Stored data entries
## Begin

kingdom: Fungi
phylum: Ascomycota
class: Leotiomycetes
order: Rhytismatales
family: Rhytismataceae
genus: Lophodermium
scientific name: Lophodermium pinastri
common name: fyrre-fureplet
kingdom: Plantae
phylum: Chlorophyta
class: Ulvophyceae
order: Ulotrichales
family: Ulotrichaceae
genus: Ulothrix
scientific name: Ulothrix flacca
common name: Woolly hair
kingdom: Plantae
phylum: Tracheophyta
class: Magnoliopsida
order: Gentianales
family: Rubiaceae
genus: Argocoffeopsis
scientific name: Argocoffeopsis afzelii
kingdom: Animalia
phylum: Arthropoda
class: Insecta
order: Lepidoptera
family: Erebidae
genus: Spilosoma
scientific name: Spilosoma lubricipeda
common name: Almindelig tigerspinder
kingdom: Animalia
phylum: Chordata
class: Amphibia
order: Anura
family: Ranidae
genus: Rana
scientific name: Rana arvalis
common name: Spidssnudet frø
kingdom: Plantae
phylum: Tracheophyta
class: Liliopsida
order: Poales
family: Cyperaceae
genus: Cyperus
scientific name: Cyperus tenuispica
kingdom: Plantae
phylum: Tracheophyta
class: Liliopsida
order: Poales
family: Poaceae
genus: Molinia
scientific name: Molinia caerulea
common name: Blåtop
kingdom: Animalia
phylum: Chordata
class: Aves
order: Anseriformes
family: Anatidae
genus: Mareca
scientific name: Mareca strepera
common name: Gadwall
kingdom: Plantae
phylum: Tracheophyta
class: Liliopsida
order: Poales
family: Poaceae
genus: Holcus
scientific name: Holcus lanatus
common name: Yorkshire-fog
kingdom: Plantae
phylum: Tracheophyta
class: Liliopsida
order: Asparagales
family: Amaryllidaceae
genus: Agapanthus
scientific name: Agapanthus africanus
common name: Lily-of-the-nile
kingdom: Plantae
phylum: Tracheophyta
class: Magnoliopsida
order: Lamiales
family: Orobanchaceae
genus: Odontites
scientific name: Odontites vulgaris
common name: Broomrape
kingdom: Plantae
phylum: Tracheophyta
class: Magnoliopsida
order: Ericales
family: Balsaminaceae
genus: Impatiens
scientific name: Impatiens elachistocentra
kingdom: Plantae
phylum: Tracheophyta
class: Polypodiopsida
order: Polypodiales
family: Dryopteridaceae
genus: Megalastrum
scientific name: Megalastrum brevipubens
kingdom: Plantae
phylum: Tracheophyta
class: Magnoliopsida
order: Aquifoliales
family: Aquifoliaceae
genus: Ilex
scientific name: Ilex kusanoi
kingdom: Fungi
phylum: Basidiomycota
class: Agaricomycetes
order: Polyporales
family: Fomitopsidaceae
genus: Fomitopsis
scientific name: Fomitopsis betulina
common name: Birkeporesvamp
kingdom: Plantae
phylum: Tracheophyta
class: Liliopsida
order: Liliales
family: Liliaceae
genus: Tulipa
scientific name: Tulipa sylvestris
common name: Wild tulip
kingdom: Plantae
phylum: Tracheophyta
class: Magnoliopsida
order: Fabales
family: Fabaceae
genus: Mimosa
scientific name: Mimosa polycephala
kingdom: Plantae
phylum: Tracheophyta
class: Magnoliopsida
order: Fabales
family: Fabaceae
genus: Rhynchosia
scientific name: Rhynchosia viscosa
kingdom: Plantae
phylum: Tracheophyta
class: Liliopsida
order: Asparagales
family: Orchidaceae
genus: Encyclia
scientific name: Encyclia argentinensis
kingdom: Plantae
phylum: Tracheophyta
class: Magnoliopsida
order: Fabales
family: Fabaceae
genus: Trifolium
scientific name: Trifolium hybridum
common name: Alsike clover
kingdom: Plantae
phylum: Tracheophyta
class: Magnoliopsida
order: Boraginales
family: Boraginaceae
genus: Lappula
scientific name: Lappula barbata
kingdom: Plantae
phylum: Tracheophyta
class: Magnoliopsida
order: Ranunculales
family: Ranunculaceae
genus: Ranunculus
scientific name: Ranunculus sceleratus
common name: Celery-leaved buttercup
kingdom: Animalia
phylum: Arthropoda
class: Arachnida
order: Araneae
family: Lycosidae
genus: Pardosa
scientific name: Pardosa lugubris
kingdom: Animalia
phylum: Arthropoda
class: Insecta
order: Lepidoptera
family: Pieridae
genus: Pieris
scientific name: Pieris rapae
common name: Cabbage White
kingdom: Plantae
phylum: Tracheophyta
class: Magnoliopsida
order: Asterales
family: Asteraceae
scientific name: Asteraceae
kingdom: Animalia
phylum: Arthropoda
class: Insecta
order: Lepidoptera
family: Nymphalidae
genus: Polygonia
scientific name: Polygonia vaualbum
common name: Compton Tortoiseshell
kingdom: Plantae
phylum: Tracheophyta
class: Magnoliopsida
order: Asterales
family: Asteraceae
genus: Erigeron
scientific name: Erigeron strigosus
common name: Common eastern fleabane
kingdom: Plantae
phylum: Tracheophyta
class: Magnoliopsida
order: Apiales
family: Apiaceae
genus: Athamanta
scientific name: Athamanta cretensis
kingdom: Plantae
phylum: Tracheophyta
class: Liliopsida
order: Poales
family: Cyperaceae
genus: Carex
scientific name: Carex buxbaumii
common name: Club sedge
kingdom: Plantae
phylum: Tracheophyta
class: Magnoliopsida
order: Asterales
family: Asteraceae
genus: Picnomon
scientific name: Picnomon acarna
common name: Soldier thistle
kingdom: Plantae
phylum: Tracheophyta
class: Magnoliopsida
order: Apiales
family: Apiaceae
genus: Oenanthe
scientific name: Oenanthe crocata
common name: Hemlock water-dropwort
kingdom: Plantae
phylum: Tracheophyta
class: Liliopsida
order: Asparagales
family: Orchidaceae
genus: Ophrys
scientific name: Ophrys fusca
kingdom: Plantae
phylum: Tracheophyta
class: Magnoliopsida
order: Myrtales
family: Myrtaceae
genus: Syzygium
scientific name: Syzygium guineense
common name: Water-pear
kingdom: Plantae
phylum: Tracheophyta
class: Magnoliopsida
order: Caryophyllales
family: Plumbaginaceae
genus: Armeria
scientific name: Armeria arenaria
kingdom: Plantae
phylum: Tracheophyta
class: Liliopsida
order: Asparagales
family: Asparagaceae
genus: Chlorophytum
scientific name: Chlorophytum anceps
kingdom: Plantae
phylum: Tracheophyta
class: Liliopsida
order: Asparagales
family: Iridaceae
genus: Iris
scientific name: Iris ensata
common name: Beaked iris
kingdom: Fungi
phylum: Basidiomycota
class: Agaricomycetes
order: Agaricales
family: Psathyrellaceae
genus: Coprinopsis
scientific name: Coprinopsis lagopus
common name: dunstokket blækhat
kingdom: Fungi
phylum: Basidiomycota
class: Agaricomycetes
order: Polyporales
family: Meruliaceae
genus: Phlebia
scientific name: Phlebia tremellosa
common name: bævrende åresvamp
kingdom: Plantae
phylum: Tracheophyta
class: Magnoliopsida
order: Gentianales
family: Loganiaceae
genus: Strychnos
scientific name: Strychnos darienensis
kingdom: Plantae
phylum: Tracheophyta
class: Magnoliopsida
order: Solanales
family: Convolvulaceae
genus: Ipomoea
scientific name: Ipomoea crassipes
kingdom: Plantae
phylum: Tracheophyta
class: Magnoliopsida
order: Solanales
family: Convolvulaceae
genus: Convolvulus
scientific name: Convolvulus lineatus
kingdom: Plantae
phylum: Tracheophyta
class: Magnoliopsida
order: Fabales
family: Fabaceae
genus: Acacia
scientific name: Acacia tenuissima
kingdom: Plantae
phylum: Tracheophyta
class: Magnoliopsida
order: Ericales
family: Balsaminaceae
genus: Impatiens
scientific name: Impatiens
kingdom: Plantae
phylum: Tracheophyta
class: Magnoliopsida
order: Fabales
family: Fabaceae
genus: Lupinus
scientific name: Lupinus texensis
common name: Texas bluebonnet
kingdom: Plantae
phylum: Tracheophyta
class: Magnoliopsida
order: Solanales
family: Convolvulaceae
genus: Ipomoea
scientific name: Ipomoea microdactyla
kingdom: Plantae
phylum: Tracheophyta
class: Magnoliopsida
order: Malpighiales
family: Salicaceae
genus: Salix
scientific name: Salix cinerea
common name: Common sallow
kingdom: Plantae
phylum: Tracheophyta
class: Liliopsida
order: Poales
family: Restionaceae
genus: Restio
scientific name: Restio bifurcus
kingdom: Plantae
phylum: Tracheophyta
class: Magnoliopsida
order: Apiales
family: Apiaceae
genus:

## End

To be done:
Reproduce the material unchanged, from its very first line up to and including the line with "family: Aquifoliaceae".

Task response:
kingdom: Fungi
phylum: Ascomycota
class: Leotiomycetes
order: Rhytismatales
family: Rhytismataceae
genus: Lophodermium
scientific name: Lophodermium pinastri
common name: fyrre-fureplet
kingdom: Plantae
phylum: Chlorophyta
class: Ulvophyceae
order: Ulotrichales
family: Ulotrichaceae
genus: Ulothrix
scientific name: Ulothrix flacca
common name: Woolly hair
kingdom: Plantae
phylum: Tracheophyta
class: Magnoliopsida
order: Gentianales
family: Rubiaceae
genus: Argocoffeopsis
scientific name: Argocoffeopsis afzelii
kingdom: Animalia
phylum: Arthropoda
class: Insecta
order: Lepidoptera
family: Erebidae
genus: Spilosoma
scientific name: Spilosoma lubricipeda
common name: Almindelig tigerspinder
kingdom: Animalia
phylum: Chordata
class: Amphibia
order: Anura
family: Ranidae
genus: Rana
scientific name: Rana arvalis
common name: Spidssnudet frø
kingdom: Plantae
phylum: Tracheophyta
class: Liliopsida
order: Poales
family: Cyperaceae
genus: Cyperus
scientific name: Cyperus tenuispica
kingdom: Plantae
phylum: Tracheophyta
class: Liliopsida
order: Poales
family: Poaceae
genus: Molinia
scientific name: Molinia caerulea
common name: Blåtop
kingdom: Animalia
phylum: Chordata
class: Aves
order: Anseriformes
family: Anatidae
genus: Mareca
scientific name: Mareca strepera
common name: Gadwall
kingdom: Plantae
phylum: Tracheophyta
class: Liliopsida
order: Poales
family: Poaceae
genus: Holcus
scientific name: Holcus lanatus
common name: Yorkshire-fog
kingdom: Plantae
phylum: Tracheophyta
class: Liliopsida
order: Asparagales
family: Amaryllidaceae
genus: Agapanthus
scientific name: Agapanthus africanus
common name: Lily-of-the-nile
kingdom: Plantae
phylum: Tracheophyta
class: Magnoliopsida
order: Lamiales
family: Orobanchaceae
genus: Odontites
scientific name: Odontites vulgaris
common name: Broomrape
kingdom: Plantae
phylum: Tracheophyta
class: Magnoliopsida
order: Ericales
family: Balsaminaceae
genus: Impatiens
scientific name: Impatiens elachistocentra
kingdom: Plantae
phylum: Tracheophyta
class: Polypodiopsida
order: Polypodiales
family: Dryopteridaceae
genus: Megalastrum
scientific name: Megalastrum brevipubens
kingdom: Plantae
phylum: Tracheophyta
class: Magnoliopsida
order: Aquifoliales
family: Aquifoliaceae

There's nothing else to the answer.